Job: Using "زمان" as the search string, find the matching lines below and copy them.

Material provided:
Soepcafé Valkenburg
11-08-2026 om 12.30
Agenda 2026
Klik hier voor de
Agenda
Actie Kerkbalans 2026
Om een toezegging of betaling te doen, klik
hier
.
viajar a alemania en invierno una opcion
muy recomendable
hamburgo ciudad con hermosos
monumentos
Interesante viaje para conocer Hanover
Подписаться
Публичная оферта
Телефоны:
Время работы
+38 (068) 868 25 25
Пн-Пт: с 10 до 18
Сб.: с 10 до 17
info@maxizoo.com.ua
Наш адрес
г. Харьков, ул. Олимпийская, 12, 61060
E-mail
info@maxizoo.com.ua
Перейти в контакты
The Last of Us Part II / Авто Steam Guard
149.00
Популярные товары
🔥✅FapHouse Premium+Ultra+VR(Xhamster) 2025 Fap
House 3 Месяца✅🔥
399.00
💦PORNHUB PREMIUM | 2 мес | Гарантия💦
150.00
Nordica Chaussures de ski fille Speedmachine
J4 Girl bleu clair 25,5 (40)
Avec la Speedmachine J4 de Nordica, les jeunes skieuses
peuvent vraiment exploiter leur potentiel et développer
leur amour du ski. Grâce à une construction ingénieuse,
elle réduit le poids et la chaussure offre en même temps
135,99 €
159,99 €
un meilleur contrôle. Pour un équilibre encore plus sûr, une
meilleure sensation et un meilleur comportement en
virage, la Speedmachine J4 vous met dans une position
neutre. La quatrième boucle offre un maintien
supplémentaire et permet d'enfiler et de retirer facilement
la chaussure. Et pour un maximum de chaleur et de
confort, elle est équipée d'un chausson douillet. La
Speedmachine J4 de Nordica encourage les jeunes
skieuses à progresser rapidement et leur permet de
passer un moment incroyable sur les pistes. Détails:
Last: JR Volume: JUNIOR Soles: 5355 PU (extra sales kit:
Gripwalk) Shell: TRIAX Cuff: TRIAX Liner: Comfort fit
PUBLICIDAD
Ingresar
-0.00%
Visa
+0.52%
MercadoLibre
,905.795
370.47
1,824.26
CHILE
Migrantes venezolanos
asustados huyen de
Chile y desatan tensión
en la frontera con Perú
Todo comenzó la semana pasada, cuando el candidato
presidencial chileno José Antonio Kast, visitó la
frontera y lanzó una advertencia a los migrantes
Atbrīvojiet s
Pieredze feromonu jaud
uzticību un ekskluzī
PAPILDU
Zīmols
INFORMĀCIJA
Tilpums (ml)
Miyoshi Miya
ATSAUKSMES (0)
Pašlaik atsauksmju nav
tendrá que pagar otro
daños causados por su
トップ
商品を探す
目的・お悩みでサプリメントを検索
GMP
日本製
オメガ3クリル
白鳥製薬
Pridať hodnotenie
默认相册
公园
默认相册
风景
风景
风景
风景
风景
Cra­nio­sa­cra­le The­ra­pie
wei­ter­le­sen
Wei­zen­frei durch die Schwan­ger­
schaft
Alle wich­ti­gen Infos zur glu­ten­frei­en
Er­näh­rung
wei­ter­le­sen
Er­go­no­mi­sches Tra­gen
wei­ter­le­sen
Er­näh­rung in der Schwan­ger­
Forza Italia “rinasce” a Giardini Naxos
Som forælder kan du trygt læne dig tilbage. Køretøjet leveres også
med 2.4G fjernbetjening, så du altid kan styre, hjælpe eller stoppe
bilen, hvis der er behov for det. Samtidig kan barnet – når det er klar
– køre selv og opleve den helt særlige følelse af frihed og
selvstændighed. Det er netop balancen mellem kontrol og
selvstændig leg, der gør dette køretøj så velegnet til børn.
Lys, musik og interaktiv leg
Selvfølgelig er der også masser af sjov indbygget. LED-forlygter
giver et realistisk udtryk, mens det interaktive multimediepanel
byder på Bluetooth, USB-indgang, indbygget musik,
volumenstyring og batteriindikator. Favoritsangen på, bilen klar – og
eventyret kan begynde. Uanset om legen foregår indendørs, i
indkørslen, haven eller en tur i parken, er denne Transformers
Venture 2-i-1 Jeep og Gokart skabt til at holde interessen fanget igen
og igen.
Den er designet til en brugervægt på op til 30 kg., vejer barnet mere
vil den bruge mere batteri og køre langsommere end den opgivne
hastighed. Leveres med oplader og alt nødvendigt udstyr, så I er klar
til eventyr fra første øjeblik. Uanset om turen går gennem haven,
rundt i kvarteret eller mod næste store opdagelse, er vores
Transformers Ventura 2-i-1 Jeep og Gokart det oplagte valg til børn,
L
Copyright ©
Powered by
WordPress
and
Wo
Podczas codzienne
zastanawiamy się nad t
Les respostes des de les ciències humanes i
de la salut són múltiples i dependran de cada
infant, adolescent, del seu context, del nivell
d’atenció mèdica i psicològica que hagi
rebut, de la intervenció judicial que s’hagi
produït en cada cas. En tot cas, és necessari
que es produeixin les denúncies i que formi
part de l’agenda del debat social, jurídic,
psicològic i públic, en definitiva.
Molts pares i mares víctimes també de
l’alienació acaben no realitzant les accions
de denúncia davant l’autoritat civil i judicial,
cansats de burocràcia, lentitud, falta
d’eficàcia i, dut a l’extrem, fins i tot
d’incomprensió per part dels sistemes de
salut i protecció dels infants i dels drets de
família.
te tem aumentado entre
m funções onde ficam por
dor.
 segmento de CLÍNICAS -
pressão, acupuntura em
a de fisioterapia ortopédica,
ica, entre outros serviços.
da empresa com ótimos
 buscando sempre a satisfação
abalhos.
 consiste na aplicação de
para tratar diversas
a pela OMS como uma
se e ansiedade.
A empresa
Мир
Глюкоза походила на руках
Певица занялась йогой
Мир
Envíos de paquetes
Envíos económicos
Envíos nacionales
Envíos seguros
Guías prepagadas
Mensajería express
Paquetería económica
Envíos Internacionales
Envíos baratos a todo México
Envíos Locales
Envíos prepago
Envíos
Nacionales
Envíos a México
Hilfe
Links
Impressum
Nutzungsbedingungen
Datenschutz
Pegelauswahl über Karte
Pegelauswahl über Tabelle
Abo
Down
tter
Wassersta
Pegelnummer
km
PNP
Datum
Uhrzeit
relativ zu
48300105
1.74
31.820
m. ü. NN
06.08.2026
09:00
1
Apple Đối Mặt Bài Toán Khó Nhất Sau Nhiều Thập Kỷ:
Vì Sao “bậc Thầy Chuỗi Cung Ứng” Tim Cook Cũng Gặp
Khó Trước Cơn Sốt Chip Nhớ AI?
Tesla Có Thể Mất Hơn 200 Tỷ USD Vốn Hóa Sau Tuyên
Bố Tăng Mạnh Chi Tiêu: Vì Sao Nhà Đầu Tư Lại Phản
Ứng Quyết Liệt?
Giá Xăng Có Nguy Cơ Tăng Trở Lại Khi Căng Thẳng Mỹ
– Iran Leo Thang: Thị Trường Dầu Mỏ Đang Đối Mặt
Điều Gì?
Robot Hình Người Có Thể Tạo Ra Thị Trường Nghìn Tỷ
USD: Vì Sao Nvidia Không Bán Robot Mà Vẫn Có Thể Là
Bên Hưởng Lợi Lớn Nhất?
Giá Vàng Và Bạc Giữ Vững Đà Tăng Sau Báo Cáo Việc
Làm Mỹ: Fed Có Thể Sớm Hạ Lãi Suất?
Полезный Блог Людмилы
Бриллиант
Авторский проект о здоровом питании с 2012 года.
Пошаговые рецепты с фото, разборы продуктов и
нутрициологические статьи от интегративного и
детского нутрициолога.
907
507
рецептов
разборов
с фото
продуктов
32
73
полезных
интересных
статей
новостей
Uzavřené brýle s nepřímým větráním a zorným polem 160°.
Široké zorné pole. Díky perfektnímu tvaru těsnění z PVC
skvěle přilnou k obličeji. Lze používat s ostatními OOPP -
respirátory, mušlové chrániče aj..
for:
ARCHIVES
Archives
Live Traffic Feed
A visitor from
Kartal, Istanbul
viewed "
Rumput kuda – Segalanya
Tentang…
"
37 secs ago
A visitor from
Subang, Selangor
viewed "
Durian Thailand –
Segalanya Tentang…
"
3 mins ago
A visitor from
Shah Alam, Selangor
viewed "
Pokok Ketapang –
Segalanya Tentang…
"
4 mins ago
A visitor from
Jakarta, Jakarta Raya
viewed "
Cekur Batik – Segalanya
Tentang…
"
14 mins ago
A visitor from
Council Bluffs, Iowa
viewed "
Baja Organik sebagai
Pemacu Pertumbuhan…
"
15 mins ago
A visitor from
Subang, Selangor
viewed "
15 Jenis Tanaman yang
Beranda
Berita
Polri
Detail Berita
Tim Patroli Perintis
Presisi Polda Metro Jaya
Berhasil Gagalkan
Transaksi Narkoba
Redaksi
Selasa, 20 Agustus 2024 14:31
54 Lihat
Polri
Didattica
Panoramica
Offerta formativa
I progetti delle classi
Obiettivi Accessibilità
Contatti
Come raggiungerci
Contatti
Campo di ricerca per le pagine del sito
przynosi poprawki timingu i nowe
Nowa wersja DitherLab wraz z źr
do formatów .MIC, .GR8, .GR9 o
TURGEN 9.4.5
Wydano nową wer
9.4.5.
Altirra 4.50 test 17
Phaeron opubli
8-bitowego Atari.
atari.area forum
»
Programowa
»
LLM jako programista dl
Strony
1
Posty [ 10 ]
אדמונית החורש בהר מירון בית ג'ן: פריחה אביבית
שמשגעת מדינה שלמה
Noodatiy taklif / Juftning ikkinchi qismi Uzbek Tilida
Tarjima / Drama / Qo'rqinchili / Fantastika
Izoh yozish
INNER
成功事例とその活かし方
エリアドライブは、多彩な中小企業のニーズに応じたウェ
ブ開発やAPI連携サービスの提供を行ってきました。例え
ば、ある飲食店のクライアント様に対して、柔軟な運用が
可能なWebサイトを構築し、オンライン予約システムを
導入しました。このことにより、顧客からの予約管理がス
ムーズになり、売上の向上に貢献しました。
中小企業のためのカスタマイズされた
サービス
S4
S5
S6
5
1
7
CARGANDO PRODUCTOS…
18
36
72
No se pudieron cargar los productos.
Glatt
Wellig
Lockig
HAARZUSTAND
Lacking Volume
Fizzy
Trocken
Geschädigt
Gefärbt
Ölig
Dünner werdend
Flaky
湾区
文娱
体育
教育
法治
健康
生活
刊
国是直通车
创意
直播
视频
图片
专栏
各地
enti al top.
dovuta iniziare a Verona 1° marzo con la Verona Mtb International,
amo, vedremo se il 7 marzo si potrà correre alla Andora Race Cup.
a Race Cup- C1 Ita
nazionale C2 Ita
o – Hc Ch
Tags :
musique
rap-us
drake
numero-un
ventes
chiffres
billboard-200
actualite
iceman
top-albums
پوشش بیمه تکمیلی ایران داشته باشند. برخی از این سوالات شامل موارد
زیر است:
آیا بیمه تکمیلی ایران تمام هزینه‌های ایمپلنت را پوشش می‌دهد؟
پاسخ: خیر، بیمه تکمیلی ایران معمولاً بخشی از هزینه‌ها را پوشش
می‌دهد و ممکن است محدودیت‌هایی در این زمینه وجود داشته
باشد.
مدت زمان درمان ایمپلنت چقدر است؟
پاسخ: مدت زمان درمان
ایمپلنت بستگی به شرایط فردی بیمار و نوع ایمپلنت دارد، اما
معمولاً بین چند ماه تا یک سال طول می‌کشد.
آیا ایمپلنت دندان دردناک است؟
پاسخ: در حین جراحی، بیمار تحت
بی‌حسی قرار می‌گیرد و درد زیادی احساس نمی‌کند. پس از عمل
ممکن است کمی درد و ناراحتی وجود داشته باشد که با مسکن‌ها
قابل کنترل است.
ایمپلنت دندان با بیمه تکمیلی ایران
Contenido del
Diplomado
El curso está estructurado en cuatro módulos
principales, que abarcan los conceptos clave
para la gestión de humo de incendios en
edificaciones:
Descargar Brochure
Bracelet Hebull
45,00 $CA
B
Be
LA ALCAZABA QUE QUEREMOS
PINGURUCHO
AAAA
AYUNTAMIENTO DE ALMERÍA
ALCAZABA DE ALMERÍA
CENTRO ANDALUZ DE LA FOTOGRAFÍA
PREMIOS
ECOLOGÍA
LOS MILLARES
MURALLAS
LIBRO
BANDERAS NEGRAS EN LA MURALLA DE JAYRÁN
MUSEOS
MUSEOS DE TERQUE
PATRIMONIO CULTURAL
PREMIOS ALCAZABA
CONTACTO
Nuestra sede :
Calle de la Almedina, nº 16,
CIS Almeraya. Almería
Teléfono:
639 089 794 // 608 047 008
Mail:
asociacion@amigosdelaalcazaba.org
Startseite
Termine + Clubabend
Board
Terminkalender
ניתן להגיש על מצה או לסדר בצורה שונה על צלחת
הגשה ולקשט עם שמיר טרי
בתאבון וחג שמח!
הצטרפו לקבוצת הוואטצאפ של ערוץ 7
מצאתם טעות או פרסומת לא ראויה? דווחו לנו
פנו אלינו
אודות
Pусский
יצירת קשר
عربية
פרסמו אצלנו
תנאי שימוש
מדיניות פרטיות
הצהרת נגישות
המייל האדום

Exercise answer:
مدت زمان درمان ایمپلنت چقدر است؟
پاسخ: مدت زمان درمان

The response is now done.